The PACT Act had initially passed the Senate earlier this year. But after a quick fix in the House required the bill to be voted on again, 26 Republican senators changed their votes and blocked swift passage of the act last week -- sparking outrage among Democrats and veterans groups.
Stewart was the most public face leading the protest against the delay. He had joined veterans outside the Capitol for the last several days. He has also harshly criticized Republicans -- who in turn cited concerns about Democratic spending maneuvers -- and demanded action from lawmakers.
"America's heroes who fought in our wars outside sweating their a---- off with oxygen, battling all kinds of ailments" while Republican senators were sitting "in the air conditioning walled off from any of it," Stewart said during a press conference in front of the Capitol building on Thursday.
"They don't have to hear it, they don't have to see it. They don't have to understand that these are human beings," he said then. (On Tuesday, after the PACT Act passed, he jokingly apologized for cursing in his various statements.)
Stewart was also in the chamber Tuesday night for the vote, along with about 50-75 vets and supporters of the bill.
He sat above in the gallery and was seemingly overcome with emotion for a moment after the vote. He appeared to choke up while the clerk read the names of the Senators who voted yes.
When the vote was called, he grabbed his chest. "Hallelujah" and "yeah" were also shouted from observes in the gallery.
Republicans had said they did not object to the new funding for veterans in the proposal but wanted the opportunity to modify a so-called "budget gimmick" they say could be exploited by Democrats.
Sen. Pat Toomey, R-Pa., has led the GOP group in opposition, insisting on an amendment to change language in the bill that he said could free up $400 billion in existing funds already being used for veterans by shuffling the money inside the budget to use for unrelated purposes.
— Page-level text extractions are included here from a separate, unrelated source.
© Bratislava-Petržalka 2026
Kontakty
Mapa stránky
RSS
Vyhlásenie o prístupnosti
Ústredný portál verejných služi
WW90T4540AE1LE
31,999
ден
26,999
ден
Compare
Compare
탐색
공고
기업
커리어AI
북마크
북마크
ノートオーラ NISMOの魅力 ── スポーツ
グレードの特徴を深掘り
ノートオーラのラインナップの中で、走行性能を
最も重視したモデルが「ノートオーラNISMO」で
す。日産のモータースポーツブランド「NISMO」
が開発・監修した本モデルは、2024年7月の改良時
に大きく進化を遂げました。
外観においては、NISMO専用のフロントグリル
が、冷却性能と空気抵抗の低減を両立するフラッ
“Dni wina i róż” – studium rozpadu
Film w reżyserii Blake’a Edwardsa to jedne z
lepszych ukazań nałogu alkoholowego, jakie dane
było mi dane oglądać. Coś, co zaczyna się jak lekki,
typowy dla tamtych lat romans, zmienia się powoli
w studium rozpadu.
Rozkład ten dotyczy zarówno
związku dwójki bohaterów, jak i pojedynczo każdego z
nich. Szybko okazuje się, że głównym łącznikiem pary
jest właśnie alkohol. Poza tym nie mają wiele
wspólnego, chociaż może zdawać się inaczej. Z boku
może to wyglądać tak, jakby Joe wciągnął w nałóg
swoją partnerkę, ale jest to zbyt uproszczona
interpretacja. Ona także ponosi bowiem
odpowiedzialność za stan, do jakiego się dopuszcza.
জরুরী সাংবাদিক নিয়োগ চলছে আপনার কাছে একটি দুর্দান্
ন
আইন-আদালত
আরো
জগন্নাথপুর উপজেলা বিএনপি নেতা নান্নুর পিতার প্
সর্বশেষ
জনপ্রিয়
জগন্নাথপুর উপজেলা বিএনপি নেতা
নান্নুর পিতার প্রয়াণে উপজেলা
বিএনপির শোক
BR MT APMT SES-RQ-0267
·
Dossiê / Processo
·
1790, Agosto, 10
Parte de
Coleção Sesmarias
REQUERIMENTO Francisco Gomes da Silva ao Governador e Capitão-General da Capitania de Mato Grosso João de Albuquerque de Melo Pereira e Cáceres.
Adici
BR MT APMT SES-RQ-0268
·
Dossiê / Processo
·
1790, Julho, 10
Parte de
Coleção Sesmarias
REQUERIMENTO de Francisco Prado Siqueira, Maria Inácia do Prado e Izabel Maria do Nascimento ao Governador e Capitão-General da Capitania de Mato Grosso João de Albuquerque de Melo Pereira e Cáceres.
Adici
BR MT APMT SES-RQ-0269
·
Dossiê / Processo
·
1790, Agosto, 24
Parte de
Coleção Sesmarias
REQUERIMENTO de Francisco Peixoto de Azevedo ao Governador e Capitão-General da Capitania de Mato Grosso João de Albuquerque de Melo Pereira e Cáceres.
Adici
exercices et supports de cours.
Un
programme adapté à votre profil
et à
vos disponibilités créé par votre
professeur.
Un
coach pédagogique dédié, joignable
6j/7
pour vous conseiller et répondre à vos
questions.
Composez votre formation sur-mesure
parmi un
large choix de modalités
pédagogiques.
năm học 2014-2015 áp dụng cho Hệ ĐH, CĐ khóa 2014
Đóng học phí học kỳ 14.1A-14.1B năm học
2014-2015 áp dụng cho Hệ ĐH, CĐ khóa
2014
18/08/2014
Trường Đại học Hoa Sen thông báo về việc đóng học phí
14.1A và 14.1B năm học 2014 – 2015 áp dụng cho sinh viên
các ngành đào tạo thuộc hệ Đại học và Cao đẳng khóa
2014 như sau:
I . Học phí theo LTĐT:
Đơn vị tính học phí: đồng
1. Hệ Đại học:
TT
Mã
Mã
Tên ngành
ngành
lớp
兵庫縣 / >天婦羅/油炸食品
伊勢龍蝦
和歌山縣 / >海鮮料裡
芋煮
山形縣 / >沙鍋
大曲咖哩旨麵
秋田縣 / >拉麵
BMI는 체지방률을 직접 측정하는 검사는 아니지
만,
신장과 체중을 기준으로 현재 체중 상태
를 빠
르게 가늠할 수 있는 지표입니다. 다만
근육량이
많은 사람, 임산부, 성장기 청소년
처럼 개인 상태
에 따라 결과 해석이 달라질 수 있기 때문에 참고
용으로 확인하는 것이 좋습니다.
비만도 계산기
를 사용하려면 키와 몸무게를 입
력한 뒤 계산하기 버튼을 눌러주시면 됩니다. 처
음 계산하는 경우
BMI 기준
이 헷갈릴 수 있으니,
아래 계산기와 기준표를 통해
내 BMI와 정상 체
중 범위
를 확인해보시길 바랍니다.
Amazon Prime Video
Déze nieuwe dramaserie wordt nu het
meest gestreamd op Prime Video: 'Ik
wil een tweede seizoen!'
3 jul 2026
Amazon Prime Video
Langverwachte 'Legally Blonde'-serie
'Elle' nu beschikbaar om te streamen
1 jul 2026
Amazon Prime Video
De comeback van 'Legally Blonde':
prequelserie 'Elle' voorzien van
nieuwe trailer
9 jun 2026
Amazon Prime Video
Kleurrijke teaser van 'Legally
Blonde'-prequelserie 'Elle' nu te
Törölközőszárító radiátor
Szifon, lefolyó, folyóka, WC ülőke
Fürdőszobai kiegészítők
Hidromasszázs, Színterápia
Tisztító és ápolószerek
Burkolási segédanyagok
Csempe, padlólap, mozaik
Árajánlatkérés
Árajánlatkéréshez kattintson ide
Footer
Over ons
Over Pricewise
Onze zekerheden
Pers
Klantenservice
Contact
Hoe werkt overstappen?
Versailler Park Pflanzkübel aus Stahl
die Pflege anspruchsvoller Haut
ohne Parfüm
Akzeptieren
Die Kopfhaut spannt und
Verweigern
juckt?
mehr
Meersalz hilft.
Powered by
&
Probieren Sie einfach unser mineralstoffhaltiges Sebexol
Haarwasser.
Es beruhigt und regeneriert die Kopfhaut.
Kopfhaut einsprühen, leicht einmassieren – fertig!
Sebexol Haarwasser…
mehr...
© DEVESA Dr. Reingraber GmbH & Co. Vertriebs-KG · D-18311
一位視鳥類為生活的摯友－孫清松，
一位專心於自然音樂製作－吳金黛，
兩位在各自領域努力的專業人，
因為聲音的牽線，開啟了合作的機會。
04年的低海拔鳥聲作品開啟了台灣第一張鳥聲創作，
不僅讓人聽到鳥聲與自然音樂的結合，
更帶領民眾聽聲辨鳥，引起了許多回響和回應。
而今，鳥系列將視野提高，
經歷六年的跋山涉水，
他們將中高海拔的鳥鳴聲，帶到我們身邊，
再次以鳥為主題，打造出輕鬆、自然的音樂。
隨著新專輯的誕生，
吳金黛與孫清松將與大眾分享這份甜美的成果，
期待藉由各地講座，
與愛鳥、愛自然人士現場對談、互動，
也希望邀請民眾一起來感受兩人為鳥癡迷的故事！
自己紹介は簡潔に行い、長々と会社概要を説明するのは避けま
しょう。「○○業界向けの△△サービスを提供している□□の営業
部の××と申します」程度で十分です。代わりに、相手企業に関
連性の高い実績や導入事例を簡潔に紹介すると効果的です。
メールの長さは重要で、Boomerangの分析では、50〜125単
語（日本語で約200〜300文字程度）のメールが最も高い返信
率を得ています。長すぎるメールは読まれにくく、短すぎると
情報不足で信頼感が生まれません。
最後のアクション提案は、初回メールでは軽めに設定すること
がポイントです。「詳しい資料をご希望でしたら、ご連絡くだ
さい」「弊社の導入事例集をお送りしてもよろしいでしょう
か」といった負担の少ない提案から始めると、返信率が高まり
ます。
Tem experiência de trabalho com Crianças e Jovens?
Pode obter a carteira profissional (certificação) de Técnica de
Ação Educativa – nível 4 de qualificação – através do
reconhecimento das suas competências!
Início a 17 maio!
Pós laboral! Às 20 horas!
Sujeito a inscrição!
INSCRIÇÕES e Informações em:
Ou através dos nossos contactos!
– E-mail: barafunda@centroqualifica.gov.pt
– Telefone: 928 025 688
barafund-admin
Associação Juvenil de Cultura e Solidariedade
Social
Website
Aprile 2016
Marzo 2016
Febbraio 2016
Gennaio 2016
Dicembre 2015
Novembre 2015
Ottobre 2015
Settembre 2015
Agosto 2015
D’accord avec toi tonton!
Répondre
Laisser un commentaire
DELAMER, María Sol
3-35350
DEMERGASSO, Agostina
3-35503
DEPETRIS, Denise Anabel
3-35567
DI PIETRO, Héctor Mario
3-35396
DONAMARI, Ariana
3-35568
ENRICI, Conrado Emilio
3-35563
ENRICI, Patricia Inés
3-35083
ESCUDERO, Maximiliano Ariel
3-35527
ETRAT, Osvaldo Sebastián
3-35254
"What matters to a veteran whose ill because of a toxic exposure is that the money is there to cover what he needs, that's what he should be concerned about and that will be there," Toomey said Tuesday. "What I am trying to limit is the extent that they could use a budget gimmick to reclassify spending and go on an unrelated spending binge."
Republicans attempted to close this perceived budget loophole during a Tuesday night vote, but the amendment failed to pass.
Two other amendments from Sens. Rand Paul and Marsha Blackburn also failed. Paul's amendment aimed to reduce aid to other countries besides Israel over the next 10 years to offset some of the bill's costs, while Blackburn's amendment proposed allowing toxic-exposed veterans to go directly into community care.
Schumer on the floor called Tuesday's development "good news."
"Our veterans across America can breathe a sigh of relief," he said. "The treatment that they deserve and have been denied by the VA because of all kinds of legal barriers and presumptions will now be gone."
ABC News' Ben Gittleson and Trish Turner contributed to this report.